Single by Audrey Hobert

from the album Who's the Clown?
- Released: May 9, 2025
- Genre: Pop; electropop; dance-pop;
- Length: 2:50
- Label: RCA
- Songwriters: Audrey Hobert; Ricky Gourmet;
- Producer: Ricky Gourmet

Audrey Hobert singles chronology
|  | "Sue Me" (2025) | "Bowling Alley" (2025) |

= Sue Me (Audrey Hobert song) =

2025 debut single by Audrey Hobert

"Sue Me" is the debut single by American singer-songwriter Audrey Hobert, released on May 9, 2025, through RCA Records. Co-written by Hobert with its producer, Ricky Gourmet, it is an upbeat pop song about the desire to feel wanted after a breakup. Hobert directed and edited the accompanying music video.

The song was Hobert's first release under her own name, following her work co-writing songs for Gracie Abrams, including "That's So True". Critics highlighted its catchiness and Hobert's plainspoken lyrics. After a gradual build on American pop radio in 2025, "Sue Me" became a sleeper hit in 2026, reaching number 57 on the US Billboard Hot 100 and number 21 on the UK Singles Chart. It is the second track on Hobert's debut studio album, Who's the Clown? (2025).

==Background and release==
Before releasing music under her own name, Hobert co-wrote songs for Gracie Abrams and others, and signed a publishing deal with Universal Music Group, through which she met producer Ricky Gourmet. "Sue Me" was among the first songs they made together. Hobert has said it was the fifth song she wrote by herself, though the released version is also credited to Gourmet. (Note: In the song's writing credits, Gourmet is listed under the name Matthew Fildey.)

Hobert wrote the song the week after reconnecting with a former partner; she said it grew from a phrase about wanting to feel wanted, which she then set to a melody, and described the track as "pure relief". She promoted the single with a self-shot TikTok campaign in which she danced to the unreleased song in her bedroom, ahead of its May 9 release.

==Composition and lyrics==
"Sue Me" is a pop song. Billboard characterized it as a "dance-pop" track about rekindling a relationship with an ex. Writing for Stereogum, Margaret Farrell described it as a carefree, sugary pop record, likening its sound to a meeting between Sky Ferreira's "Lost in My Bedroom" and Taylor Swift's "Style". NPR's Isabella Gomez Sarmiento described it as a Kesha-esque confessional. Hobert cited a line about her ex's Amazon Basics clothing as her favorite in the song.

==Critical reception==
"Sue Me" received generally positive reviews. Farrell of Stereogum welcomed Hobert as a new pop artist and praised the single's exuberance. In Nylon, Lauren McCarthy called it an assured, fearless pop debut and a summer earworm. Billboards Kyle Denis described the song as an especially catchy dance-pop track. Gomez Sarmiento of NPR attributed its traction to Hobert's oddly specific lyrics and her unselfconscious performing style.

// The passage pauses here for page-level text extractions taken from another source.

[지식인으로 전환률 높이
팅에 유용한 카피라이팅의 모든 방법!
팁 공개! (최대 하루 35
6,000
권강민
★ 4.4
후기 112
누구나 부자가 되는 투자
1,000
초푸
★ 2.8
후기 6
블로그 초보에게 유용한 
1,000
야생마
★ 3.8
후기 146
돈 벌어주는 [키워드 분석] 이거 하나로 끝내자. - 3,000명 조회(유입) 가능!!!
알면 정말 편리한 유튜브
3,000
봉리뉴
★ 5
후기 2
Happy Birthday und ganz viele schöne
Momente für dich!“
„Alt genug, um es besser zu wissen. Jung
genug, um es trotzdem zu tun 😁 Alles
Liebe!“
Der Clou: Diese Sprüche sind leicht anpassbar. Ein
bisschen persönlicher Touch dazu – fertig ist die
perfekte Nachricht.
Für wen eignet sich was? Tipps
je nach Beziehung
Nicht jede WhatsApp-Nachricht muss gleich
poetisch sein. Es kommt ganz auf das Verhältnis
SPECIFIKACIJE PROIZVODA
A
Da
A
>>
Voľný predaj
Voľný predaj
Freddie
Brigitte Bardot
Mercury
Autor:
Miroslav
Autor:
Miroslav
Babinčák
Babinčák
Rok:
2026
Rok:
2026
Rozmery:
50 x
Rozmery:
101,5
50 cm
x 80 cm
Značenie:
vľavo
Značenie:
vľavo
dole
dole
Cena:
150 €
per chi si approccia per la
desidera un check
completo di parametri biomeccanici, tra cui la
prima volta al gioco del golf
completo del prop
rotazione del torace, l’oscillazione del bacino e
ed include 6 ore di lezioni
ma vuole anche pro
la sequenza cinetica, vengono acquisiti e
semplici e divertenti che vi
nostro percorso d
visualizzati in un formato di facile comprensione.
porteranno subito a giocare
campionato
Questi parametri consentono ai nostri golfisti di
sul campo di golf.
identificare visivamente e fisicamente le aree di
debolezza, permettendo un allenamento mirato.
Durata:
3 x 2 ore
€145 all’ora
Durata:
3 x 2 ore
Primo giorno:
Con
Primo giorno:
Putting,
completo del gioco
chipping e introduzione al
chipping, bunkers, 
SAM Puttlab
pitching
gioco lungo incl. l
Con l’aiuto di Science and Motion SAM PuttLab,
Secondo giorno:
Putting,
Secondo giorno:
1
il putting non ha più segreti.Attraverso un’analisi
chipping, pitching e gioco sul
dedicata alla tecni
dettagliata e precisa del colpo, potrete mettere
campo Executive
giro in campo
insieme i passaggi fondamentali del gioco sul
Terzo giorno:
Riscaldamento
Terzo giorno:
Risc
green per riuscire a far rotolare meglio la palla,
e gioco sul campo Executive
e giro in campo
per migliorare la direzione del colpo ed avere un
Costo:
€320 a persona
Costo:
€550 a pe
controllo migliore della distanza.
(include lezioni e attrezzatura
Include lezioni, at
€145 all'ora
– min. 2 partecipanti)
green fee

==Commercial performance==
"Sue Me" was Hobert's first entry on a Billboard chart as a lead artist, debuting at number 39 on the US Pop Airplay chart for the week of August 9, 2025; by mid-August it had surpassed 23 million streams on Spotify. It continued to grow at pop radio and reached a peak of number 23 on the Pop Airplay chart. On August 22, 2026, it returned to pop radio at number 29.

More than a year after its release, "Sue Me" returned to the charts in mid-2026. It debuted at number 98 on the US Billboard Hot 100. In the United Kingdom, the song reached number 21 on the UK Singles Chart.

==Music video==
The music video for "Sue Me" was directed and edited by Hobert, which was part of her stated intention to direct every video for the project herself. It consists of a montage of Hobert dancing—alone and with Gourmet—while a clown sits in the corner ignoring them. The self-made video was widely shared on social media.

==Live performances==
Hobert performed "Sue Me" on The Tonight Show Starring Jimmy Fallon on October 20, 2025, her television debut, and has performed it live on tour.

==Credits and personnel==
Credits adapted from official release metadata.
- Audrey Hobert – vocals, songwriting
- Matthew Fildey, professionally known as Ricky Gourmet – songwriting, production, bass

==Charts==

Weekly chart performance for "Sue Me"
| Chart (2025–2026) | Peak position |
|---|---|
| Canada Hot 100 (Billboard) | 56 |
| Ireland (IRMA) | 12 |
| New Zealand Hot Singles (RMNZ) | 13 |
| UK Singles (Official Charts) | 21 |
| US Billboard Hot 100 | 57 |
| US Pop Airplay (Billboard) | 21 |

== Certifications ==

Certifications for "Sue Me"
| Region | Certification | Certified units/sales |
| United Kingdom (BPI) | Silver | 200,000^{‡} |
^{‡} Sales+streaming figures based on certification alone.